"Susana" by Mariachi Ghost
(This post is based on the script Mark David Stallard wrotefor The Invisible Song Club live show.)
Note: I’m not going to comment on the lyric because it was written in Spanish, which I don’t understand and certainly can’t speak. And because no one should trust google translate to relay emotion, poetry, and word pictures from one language into another.
“Susana” is an epic emotionally charged modern take on classical Mexican music.
It starts with a lead guitar playing a slow, haunting melody, with trumpets playing in the background. This creates a depth to the atmosphere of the song, that other genres would find hard to come close to. The music seems to hang in the air, expectantly. I’m immediately reminded of 1970s Westerns.
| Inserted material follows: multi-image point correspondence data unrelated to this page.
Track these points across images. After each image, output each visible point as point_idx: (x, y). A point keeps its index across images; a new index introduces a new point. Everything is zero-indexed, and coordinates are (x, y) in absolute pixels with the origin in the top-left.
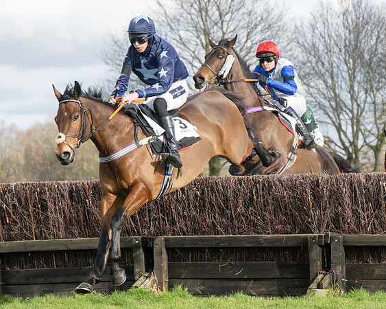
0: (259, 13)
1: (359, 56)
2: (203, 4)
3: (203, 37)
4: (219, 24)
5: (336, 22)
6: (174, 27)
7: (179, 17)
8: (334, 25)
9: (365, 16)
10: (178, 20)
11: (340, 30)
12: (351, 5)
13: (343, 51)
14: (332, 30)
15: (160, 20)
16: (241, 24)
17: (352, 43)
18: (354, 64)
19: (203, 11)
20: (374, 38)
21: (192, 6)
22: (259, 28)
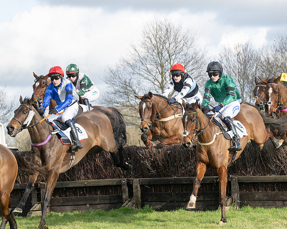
0: (191, 54)
1: (246, 78)
2: (160, 50)
3: (160, 68)
4: (169, 61)
5: (233, 59)
6: (144, 63)
7: (146, 57)
8: (232, 61)
9: (250, 56)
10: (146, 59)
11: (236, 64)
12: (242, 50)
13: (237, 75)
14: (231, 63)
15: (136, 59)
16: (181, 60)
17: (243, 70)
18: (243, 82)
19: (160, 53)
20: (255, 68)
21: (153, 51)
22: (191, 63)
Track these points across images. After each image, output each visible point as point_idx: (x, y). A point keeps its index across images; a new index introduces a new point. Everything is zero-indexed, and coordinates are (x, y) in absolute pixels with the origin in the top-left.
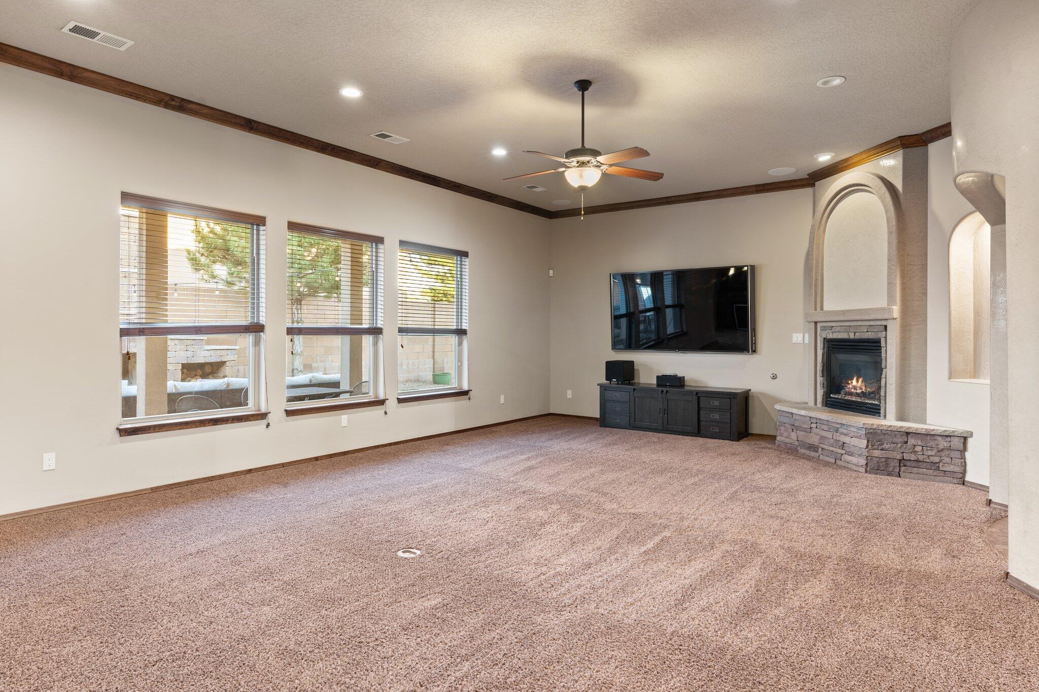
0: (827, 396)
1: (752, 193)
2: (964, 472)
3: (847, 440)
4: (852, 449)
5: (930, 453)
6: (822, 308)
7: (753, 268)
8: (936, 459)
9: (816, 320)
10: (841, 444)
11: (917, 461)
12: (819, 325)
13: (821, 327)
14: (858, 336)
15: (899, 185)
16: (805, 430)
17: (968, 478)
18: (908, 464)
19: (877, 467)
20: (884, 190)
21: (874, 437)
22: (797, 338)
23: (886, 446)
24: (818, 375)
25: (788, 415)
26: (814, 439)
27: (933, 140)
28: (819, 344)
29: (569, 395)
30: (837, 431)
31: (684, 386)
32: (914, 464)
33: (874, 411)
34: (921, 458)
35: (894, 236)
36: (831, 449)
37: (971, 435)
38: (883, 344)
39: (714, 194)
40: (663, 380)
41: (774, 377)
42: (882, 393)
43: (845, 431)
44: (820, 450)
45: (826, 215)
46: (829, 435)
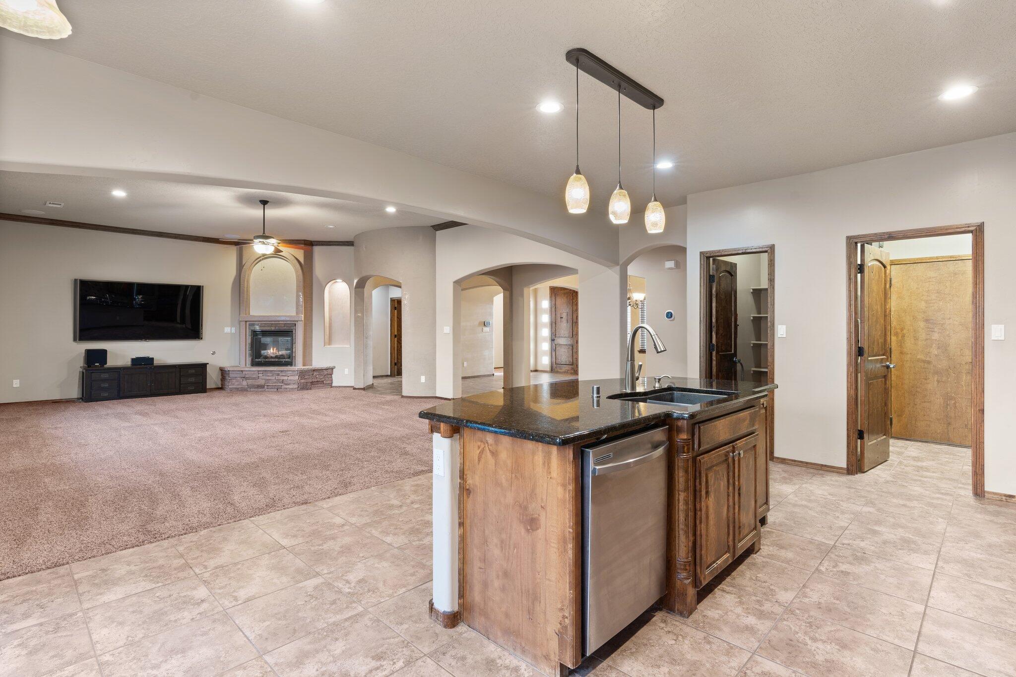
0: (252, 360)
1: (200, 241)
2: (332, 383)
3: (286, 378)
4: (290, 382)
5: (322, 377)
6: (249, 314)
7: (203, 286)
8: (323, 379)
9: (246, 320)
10: (281, 381)
11: (317, 381)
12: (248, 323)
13: (249, 324)
14: (277, 329)
15: (302, 260)
16: (254, 379)
17: (333, 385)
18: (314, 383)
19: (304, 387)
20: (296, 261)
21: (302, 374)
22: (227, 330)
23: (306, 377)
24: (247, 350)
25: (238, 372)
26: (262, 382)
27: (316, 245)
28: (247, 333)
29: (16, 383)
30: (278, 375)
31: (153, 364)
32: (316, 383)
33: (290, 364)
34: (319, 380)
35: (302, 283)
36: (274, 384)
37: (335, 367)
38: (294, 332)
39: (173, 235)
40: (137, 361)
41: (214, 353)
42: (294, 355)
43: (284, 374)
44: (266, 387)
45: (253, 265)
46: (274, 378)
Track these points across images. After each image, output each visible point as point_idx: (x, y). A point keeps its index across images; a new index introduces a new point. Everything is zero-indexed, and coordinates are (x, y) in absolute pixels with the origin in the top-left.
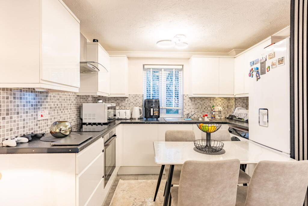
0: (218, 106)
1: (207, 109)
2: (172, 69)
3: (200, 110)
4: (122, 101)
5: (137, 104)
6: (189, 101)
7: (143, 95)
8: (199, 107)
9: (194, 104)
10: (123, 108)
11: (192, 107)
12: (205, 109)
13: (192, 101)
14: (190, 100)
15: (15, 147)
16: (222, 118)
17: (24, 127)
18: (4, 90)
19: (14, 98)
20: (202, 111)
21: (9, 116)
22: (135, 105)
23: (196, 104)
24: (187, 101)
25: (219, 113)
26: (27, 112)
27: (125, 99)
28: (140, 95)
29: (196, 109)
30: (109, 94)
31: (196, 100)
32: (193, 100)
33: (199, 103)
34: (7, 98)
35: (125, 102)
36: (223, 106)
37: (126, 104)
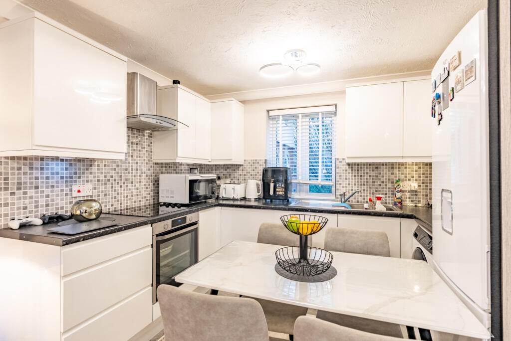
0: (409, 180)
1: (386, 185)
2: (317, 114)
3: (370, 188)
4: (234, 170)
5: (256, 175)
6: (346, 171)
7: (266, 160)
8: (367, 182)
9: (358, 176)
10: (236, 182)
11: (353, 182)
12: (380, 185)
13: (352, 170)
14: (349, 168)
15: (16, 230)
16: (419, 205)
17: (47, 205)
18: (14, 159)
19: (31, 168)
20: (373, 190)
21: (22, 191)
22: (253, 177)
23: (361, 176)
24: (343, 170)
25: (412, 195)
26: (53, 187)
27: (238, 168)
28: (260, 160)
29: (361, 185)
30: (210, 160)
31: (361, 168)
32: (355, 167)
33: (367, 173)
34: (19, 169)
35: (238, 173)
36: (423, 180)
37: (240, 175)
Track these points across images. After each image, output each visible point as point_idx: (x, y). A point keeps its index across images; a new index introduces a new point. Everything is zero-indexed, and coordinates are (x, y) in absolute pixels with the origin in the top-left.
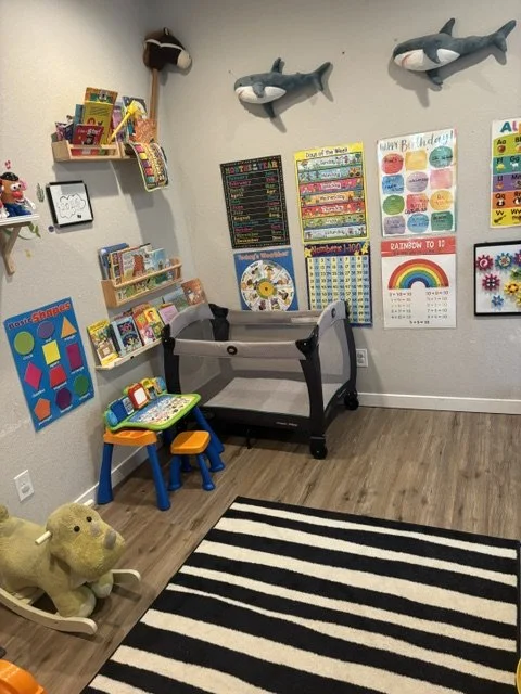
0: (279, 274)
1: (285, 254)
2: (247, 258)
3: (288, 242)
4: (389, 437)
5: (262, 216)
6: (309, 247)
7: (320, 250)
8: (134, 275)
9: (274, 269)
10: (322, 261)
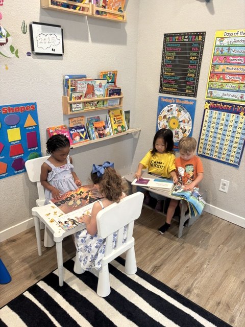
0: (185, 115)
1: (192, 103)
2: (167, 100)
3: (195, 95)
4: (226, 249)
5: (183, 75)
6: (209, 102)
7: (215, 106)
8: (85, 96)
9: (182, 111)
10: (215, 113)
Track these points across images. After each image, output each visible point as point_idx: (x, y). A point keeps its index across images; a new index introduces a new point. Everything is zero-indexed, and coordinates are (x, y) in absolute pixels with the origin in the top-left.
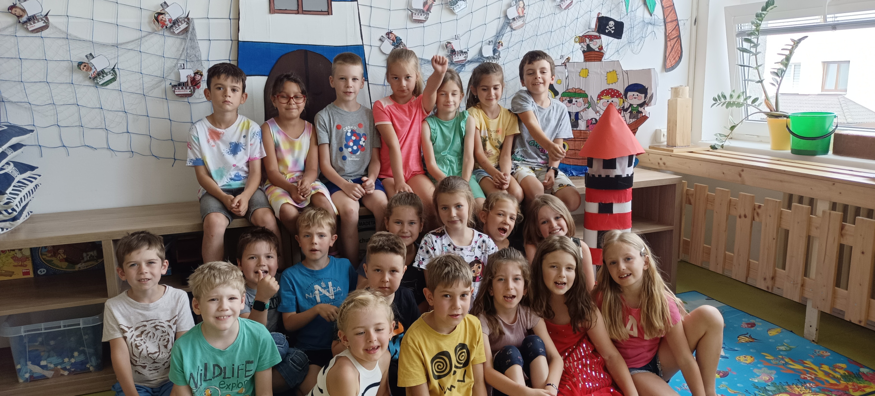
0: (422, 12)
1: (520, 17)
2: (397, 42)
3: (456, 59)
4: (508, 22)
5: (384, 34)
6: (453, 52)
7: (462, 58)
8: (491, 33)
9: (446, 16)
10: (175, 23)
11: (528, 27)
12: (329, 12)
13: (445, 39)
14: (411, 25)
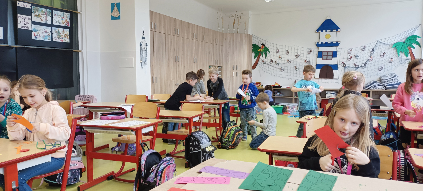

The vocals come in, clear and smooth. The drums playing soft triplets on the hi-hat in the background with an occasional tap on the snare. A rhythm guitar provides a soft Latin groove (which I think is a 4 string Mexican guitar, though I’m not sure of its proper name). Backing vocals join in, mirrored by a horn, and the sound grows in volume and body. The lead vocals reach up, and in unison everything crescendos...
And then it stops.
The 4-string guitar rings out a deliberate rhythm. This is joined by what is either claves or the drummer playing his sicks on the snare rim, a fast, irregular Latin rhythm.
(“the tapping sound is a ‘tarima’, a raised stomping box used in Veracruz mostly, to dance on, and stomp rhythmically, not unlike tap dancing.” From a note Angela received from Rafael Reyes from The Mariachi Ghost)
Then, quite suddenly, the electric guitar rings out a quick flourish and the drums comes in providing a more rocking beat. This section would not be out of place in a fast-paced action movie. The vocals come in, strong and up front. Not smooth as it was before, but fitting with the pace and drive that the song takes on. A powerful guitar lead rings out, melodic, and emotional.
Then the song backs off again, and several voices join in drawing us again in a short respite. But then the lead guitar comes back, this time modulated, with a slower more deliberate melody, which increases in intensity. The song builds and again, before coming down one last time.
The vocals bring the song to a close, ooh-ing the melody played in the intro by the guitar.
This song feels huge. It takes us on the whole gambit of emotions, the highs and the lows. It also hits us with energetic sections, then slows us down, only to bring us back up again--somehow keeping us a little off balance, in an odd satisfying way.
“Susana” is, in many respects, a real roller coaster of a song.